川和孝の企画で1994年に始まった「名作劇場」最後の公演が昨年春コロナ禍のために中止され、翌年4月に仕切り直しの準備を進めていた矢先、川和が旅立ってしまった。大変な状況のなか、佐藤大幸が演出を引継いでこのたびの公演が実現したわけで、関係者の感慨は一入であろう。客席からも祝福を贈りたい。
☆古川良範作 1965年発表『鰤』…敗戦直後、どこかの小さな町で三代続く郵便局を営む家族のもとに、戦地の長男から帰還の電報があった。母も妹や弟も一日千秋の思いで待っている。しかし長男はすがたを見せない。留守中に長男の妻が子を連れて実家に帰っていたり、妹の縁談があったり、留守中の厄介な事情も絡んだ「兄帰る」の一幕劇だ。
☆御荘金吾作 1965年作『貧乏神物語』…貧乏が身についてしまった男。資産家の娘と結婚して、何不自由ない暮しをしながら居心地が悪い。貧乏神は軽やかに歌い、踊りながら男の人生を翻弄する。

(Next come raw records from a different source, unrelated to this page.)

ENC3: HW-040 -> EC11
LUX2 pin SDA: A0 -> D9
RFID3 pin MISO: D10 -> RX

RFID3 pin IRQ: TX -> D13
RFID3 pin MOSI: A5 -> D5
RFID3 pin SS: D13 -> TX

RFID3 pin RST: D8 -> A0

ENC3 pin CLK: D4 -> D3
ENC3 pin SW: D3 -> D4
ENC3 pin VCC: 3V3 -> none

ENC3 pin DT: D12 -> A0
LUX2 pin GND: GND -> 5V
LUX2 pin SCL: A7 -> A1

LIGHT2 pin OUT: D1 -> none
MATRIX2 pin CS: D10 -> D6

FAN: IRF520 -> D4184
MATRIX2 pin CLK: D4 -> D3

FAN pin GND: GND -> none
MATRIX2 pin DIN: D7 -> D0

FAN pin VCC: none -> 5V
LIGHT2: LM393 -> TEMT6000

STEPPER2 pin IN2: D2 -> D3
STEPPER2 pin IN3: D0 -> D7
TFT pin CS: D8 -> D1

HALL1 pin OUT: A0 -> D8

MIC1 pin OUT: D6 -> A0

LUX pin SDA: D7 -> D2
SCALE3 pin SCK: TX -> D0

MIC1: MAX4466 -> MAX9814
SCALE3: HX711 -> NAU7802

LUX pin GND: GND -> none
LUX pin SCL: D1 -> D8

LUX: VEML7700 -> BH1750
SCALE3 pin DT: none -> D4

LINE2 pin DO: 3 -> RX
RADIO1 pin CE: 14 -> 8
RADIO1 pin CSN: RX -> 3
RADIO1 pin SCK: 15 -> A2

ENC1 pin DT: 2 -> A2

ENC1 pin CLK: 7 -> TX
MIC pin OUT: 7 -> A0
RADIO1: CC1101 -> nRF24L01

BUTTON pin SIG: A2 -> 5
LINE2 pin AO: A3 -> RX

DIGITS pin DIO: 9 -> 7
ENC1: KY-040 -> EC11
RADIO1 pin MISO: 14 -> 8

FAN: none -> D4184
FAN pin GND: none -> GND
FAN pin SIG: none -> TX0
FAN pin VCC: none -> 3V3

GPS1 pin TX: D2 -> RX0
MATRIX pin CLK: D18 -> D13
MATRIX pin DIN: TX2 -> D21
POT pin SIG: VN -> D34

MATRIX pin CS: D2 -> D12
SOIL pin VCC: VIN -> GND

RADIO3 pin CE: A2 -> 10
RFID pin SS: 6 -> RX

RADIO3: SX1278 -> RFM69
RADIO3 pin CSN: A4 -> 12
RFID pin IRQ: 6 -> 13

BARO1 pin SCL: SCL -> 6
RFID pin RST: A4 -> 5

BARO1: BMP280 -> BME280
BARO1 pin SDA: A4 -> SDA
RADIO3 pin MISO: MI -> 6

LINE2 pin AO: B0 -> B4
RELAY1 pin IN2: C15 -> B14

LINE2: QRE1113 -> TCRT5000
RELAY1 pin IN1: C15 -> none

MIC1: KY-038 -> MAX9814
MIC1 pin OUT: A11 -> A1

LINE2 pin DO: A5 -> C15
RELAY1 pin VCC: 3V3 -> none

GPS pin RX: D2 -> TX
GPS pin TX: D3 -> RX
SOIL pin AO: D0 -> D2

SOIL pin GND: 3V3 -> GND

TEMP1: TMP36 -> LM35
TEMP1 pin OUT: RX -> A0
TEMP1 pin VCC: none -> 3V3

何度か足を運んだ「名作劇場」の最終ステージ。感じたことをいくつか。
企画者が作品を決定する決め手とは、何より「この戯曲を板に乗せて、どんな舞台になるのかを知りたい、そして観客に見せたい」と心を突き動かされるかどうかだと想像する。その気持ちが客席で感じられたなら、劇場は至福の空間となるだろう。それを味わいたいゆえに、飽くことなく劇場に通うのだ。
簡単に上演できる戯曲など存在しないと思う。どれほど短くとも、人数が少なく大きな拵えがいらないものであっても、舞台に立ち上げるには何らかの困難が伴う。またどれほど堅固に構築された戯曲であっても、実際に俳優が台詞を発し、動いてみると、どこかに不具合というのか、すんなり運ばないところもあるだろう。そこにこそ演出家の視点が必要であり、腕前が発揮されるところである。
『鰤』の一幕は、言うなれば「親の心子知らず」であろうか。さんざん家族を待たせておいて、けろりと帰ってくる息子に何も言えない母に、その弟がかける言葉はしみじみとした味わいのあるものであった。戦争に翻弄された人々の悲しみをあらわにではなく、控えめに描いているところが好ましい。俳優一人ひとりの演技がもう少し互いに噛み合って物語ぜんたいを作り上げていれば、もっと光る舞台になっただろう。
『貧乏神物語』はリアリズムではなく、寓話的な作品であるが、俳優の演技が非常に不安定であったり、必要以上にコミカルであったりなど違和感を覚えるところが散見していたのが残念であった。「名作劇場」には出演を重ねた常連の俳優が少なくない。ならばこそ、息の合った安定感のある仕上がりを望みたい(画像は上演台本とともに飾られていた川和孝さんの遺影)。